**About this task**: Your answer should repeat every line of the records below in which the word "Edling" appears.

Collected data

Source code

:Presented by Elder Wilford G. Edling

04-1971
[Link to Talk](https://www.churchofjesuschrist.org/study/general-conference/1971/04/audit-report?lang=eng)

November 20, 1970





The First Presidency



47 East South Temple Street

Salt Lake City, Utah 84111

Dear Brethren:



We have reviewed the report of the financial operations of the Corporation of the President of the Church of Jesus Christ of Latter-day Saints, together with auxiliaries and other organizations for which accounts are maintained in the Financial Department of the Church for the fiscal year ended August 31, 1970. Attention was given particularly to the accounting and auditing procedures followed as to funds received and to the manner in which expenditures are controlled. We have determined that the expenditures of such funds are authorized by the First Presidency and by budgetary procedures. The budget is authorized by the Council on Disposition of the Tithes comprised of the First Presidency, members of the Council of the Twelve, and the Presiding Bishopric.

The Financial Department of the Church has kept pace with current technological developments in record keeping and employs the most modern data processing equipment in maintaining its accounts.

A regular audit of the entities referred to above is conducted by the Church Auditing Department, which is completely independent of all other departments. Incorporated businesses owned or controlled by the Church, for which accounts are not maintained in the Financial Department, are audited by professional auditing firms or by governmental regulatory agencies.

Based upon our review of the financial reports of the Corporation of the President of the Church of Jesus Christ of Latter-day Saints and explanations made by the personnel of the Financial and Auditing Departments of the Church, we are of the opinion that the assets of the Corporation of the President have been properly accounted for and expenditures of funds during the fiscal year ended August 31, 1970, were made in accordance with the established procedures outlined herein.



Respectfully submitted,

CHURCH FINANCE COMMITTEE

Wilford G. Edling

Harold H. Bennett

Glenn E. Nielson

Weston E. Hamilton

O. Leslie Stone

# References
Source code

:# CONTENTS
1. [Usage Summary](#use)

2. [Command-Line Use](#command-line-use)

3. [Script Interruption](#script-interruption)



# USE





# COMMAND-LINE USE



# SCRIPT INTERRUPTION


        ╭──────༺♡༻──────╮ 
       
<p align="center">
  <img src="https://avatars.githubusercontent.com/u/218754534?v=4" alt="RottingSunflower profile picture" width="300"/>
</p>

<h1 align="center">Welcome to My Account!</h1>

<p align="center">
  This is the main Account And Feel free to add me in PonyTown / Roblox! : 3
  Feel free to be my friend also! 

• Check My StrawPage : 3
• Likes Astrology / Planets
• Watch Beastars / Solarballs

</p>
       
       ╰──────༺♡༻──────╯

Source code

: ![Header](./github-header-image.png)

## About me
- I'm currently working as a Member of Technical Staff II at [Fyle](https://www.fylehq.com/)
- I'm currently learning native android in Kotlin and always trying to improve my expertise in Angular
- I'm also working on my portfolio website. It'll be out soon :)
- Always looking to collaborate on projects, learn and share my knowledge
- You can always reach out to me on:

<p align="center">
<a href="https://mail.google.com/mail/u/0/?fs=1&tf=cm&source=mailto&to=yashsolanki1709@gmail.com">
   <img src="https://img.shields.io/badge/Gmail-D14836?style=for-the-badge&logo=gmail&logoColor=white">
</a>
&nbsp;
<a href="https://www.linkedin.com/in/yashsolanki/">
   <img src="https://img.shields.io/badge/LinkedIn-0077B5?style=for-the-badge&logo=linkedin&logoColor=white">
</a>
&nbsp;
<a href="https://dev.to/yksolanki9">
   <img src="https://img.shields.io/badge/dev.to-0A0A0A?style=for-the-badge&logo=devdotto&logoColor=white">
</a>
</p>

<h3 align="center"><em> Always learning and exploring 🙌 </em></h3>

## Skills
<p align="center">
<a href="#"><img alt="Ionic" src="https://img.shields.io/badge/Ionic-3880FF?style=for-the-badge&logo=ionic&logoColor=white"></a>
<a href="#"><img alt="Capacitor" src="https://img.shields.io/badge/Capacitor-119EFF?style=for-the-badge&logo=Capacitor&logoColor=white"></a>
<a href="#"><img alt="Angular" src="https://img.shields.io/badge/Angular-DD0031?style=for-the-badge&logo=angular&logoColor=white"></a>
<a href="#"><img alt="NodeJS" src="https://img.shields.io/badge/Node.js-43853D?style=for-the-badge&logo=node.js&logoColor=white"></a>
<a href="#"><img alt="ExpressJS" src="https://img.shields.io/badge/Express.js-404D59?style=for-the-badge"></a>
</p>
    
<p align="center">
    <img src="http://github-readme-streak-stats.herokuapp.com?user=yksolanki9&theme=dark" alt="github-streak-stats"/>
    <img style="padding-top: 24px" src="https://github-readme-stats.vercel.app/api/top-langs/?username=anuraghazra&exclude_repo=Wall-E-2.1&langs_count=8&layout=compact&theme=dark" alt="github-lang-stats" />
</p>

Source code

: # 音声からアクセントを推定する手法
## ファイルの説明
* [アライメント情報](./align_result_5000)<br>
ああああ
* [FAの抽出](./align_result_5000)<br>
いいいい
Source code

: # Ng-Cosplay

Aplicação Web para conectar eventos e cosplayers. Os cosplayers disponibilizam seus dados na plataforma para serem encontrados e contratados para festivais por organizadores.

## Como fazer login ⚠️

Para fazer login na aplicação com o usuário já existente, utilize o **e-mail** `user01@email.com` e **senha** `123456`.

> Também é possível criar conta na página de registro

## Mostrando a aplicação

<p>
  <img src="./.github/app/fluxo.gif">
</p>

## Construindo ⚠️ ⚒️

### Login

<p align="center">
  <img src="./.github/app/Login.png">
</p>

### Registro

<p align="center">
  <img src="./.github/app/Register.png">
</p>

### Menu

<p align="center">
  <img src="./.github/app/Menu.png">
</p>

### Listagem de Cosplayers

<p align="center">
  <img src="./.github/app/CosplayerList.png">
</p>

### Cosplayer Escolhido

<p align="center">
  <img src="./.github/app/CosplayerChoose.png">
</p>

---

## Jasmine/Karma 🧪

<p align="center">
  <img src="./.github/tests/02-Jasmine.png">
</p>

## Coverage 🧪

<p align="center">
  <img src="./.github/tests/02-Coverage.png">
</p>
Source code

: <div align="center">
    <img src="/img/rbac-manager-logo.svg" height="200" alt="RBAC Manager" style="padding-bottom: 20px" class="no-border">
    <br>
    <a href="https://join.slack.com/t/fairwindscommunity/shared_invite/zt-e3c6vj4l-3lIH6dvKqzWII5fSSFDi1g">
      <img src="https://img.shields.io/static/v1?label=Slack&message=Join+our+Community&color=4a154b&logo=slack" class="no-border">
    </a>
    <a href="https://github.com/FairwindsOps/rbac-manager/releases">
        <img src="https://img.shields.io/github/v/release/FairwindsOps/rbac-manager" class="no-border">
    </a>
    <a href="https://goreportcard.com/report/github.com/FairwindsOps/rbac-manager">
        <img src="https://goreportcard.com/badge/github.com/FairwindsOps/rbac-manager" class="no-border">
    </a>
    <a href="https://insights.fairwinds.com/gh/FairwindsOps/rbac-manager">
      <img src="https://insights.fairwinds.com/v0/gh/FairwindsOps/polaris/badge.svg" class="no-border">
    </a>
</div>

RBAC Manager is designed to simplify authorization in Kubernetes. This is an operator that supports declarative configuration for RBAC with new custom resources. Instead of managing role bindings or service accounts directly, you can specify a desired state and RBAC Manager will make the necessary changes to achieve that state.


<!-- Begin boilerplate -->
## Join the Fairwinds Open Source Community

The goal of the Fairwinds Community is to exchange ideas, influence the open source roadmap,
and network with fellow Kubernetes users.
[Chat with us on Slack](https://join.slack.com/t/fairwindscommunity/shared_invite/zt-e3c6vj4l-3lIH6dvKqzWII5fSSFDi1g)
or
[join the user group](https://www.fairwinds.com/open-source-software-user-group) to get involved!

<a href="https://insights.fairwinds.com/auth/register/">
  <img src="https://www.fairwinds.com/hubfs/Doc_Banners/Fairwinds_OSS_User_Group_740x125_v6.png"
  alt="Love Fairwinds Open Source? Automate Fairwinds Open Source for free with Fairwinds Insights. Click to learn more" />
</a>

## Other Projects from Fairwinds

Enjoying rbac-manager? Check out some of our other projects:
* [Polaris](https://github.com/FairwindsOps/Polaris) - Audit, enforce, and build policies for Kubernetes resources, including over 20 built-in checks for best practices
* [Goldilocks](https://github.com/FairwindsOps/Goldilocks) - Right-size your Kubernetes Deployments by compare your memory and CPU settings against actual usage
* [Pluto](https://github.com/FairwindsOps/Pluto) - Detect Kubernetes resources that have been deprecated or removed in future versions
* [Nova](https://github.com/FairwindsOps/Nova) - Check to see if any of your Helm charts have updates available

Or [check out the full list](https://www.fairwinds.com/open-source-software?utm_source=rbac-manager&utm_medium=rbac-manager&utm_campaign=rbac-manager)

**Answer below**:
:Presented by Elder Wilford G. Edling
Wilford G. Edling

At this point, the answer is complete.